OpenAI CEO Sam Altman has shared that the company feels confident about knowing how to build artificial general intelligence (AGI), a milestone that many tech firms are currently trying to reach. In a blog post published on Sunday (Jan. 5), he also predicted AI agents used by companies would be able to handle certain tasks on their own as early as this year.
The company has often stressed that its core mission is to create AGI that “benefits all of humanity.” This week, Altman went further to say: “We are now confident we know how to build AGI as we have traditionally understood it. We believe that, in 2025, we may see the first AI agents ‘join the workforce’ and materially change the output of companies.”
However, last month, Altman tried to manage expectations around the technology, suggesting that it might end up being “much less” significant than people imagine. As ReadWrite reported on Monday, the tech entrepreneur revealed that the company has started working on what he described as “superintelligence in the true sense of the word.”
He added: “Superintelligent tools could massively accelerate scientific discovery and innovation well beyond what we are capable of doing on our own, and in turn massively increase abundance and prosperity.”
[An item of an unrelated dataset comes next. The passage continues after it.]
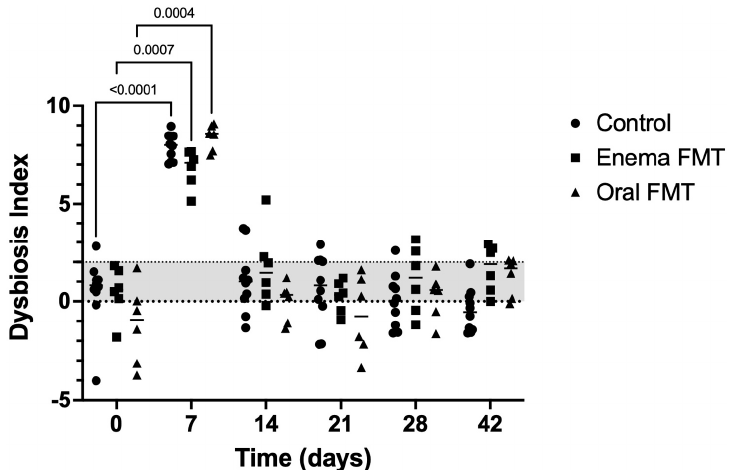
Figure 2. Dot plot graph representing the variation of the fecal dysbiosis index in control dogs, dogs receiving FMT by enema, and dogs receiving FMT orally over the 6-week duration of the study. Legend: Fecal dysbiosis index (FDI) < 0 is considered normal while a value between 0 and 2 is con- sidered to be equivocal, and FDI > 2 is abnormal. Dots represent individual values for each dog, bars denote median for the group. Statistically significant pairwise comparisons are shown.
Altman and OpenAI face criticism over AGI claim
AI agents are the latest buzz in the world of AI, designed to let models take actions on behalf of users. Although AGI is also popular concept, it remains a nebulous and contentious concept within the AI community. Consequently, critics of the company and Altman didn’t waste any time sharing their opinions on social media. SimularAI’s research lead, Xin Eric Wang, wrote: “OpenAI seems to be trying too hard to convince people they have a solution to AGI—ironically, this is a sign that they don’t.”
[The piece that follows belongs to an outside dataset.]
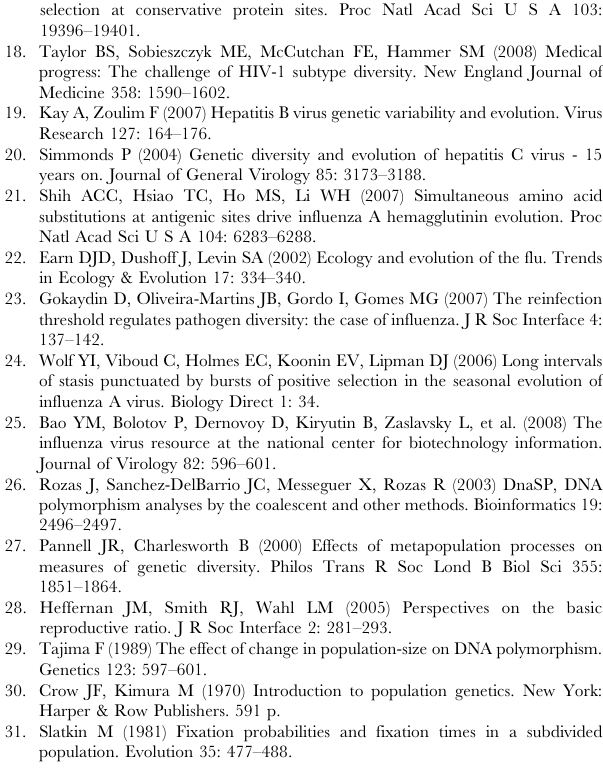
Figure S2 Time plot of the pattern of diversity during the replacement of a new strain. On the left scale of the plot diversity (gray line) and Tajima’s D (filled triangles). On the right scale we plot the total frequency of infection (dashed line) and the frequency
OpenAI seems to be trying too hard to convince people they have a solution to AGI—ironically, this is a sign that they don't.
— Xin Eric Wang (@xwang_lk) January 6, 2025
Vocal critic and cognitive scientist Gary Marcus stated that AI might have reached “a period of diminishing returns of pure LLM scaling” and highlighted the “lack of distinct, accessible, reliable database-style records,” which makes AI systems still prone to hallucinations. As a result, some remain less convinced by Altman’s claims.
8. As I noted in 2001, the lack of distinct, accessible, reliable database-style records leads to hallucinations. Despite many promises to the contrary, this still routinely leads to inaccurate news summaries, defamation, fictional sources, incorrect advice, and unreliability.
— Gary Marcus (@GaryMarcus) January 6, 2025
Despite the skepticism, OpenAI continues to tout progress with its AI models. Back in December, the company introduced o3, its latest SR model, which reportedly performed impressively on challenging math benchmarks and even caught the attention of some AI experts. However, it hasn’t been made available for public testing yet.